Russian WTO entry breeds controversy

MOSCOW - Agence France Presse
Russia’s upcoming entry into the the World Trade Organization (WTO) is hailed by its leadership and global trade chiefs as a long overdue integration into the world economy over 20 years after the collapse of the Soviet Union.

But Oleg Podoyma, head of a poultry firm in the main Siberian city of Novossibirsk, is not so sure. “We are not expecting a bright future,” he sighed. With customs duties set to be slashed on imported goods after membership “there will be competition not just with national producers but with the importers.”

“For the moment 90 percent of the poultry consumed in Russia is produced in Russia and just 10 percent imported,” he said.

But Podoyma fears that after WTO membership the market will be flooded by U.S., Brazilian and
European produce.

Russia is due to join the WTO this summer, ending a saga that required 18 years of negotiations and was marked by frequent snags and mutual recriminations.

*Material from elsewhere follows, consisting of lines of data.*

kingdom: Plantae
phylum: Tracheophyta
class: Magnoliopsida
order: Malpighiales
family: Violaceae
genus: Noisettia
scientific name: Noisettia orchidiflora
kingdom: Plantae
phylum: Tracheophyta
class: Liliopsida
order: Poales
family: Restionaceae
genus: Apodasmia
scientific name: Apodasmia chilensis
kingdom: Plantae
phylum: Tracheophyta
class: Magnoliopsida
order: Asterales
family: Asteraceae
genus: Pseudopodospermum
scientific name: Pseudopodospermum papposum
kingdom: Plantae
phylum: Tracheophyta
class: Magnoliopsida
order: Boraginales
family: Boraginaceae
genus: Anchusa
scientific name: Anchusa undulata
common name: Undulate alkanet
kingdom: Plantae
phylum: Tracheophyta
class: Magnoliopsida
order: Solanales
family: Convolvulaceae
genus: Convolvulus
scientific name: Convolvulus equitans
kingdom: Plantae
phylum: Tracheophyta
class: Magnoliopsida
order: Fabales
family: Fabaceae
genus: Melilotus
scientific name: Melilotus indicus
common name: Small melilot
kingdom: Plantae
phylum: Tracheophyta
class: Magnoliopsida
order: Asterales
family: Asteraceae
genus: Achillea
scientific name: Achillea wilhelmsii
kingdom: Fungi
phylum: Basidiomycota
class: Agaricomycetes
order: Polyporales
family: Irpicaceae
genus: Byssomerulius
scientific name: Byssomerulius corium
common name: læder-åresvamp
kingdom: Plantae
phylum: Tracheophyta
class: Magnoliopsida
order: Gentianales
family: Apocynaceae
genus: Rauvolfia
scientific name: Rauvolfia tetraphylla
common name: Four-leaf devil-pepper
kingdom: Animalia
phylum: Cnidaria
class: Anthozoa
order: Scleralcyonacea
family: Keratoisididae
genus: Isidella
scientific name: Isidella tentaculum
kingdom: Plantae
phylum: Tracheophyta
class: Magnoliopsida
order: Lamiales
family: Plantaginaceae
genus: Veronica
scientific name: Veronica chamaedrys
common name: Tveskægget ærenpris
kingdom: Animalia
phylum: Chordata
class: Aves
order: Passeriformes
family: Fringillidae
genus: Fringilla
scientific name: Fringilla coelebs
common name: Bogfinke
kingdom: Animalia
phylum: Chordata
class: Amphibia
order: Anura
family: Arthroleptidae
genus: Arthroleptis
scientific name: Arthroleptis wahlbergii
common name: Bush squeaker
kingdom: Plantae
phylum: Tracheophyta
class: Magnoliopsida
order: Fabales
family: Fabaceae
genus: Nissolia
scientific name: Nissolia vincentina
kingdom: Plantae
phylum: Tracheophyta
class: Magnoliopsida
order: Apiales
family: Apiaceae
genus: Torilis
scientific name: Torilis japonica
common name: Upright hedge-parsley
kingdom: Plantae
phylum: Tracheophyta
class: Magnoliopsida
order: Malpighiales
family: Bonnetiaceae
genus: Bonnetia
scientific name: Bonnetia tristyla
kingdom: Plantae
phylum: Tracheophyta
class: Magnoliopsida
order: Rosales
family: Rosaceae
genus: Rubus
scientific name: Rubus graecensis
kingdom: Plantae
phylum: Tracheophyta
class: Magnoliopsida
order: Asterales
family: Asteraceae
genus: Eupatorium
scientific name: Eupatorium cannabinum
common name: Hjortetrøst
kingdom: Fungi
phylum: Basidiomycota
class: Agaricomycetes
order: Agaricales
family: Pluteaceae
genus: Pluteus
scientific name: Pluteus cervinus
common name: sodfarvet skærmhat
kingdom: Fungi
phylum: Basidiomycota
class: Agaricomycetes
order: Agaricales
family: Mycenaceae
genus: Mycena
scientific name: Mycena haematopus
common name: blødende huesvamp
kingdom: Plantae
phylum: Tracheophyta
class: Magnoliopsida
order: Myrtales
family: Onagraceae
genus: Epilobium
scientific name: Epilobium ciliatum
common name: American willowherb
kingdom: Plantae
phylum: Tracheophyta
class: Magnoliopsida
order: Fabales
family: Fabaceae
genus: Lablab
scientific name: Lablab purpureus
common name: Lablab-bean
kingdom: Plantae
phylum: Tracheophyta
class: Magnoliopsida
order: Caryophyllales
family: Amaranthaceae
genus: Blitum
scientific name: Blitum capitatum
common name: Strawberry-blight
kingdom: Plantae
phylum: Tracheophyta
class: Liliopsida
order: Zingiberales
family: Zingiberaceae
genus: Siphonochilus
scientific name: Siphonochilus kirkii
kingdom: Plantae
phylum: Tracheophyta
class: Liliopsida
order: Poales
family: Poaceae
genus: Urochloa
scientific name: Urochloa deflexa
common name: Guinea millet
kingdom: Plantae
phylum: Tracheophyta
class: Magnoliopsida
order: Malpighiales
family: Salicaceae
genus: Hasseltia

Konstatin Babkin, head of the Rosagromash association which groups together producers of Russian agricultural machinery, fears that millions of jobs will be lost in the sector. “We have already 40 million hectares of abandoned agricultural land. After we enter the WTO, huge numbers of villages are just going to die.” Babkin, whose group has emerged as one the loudest voices opposing WTO membership, slammed the conditions negotiated by Moscow with other members.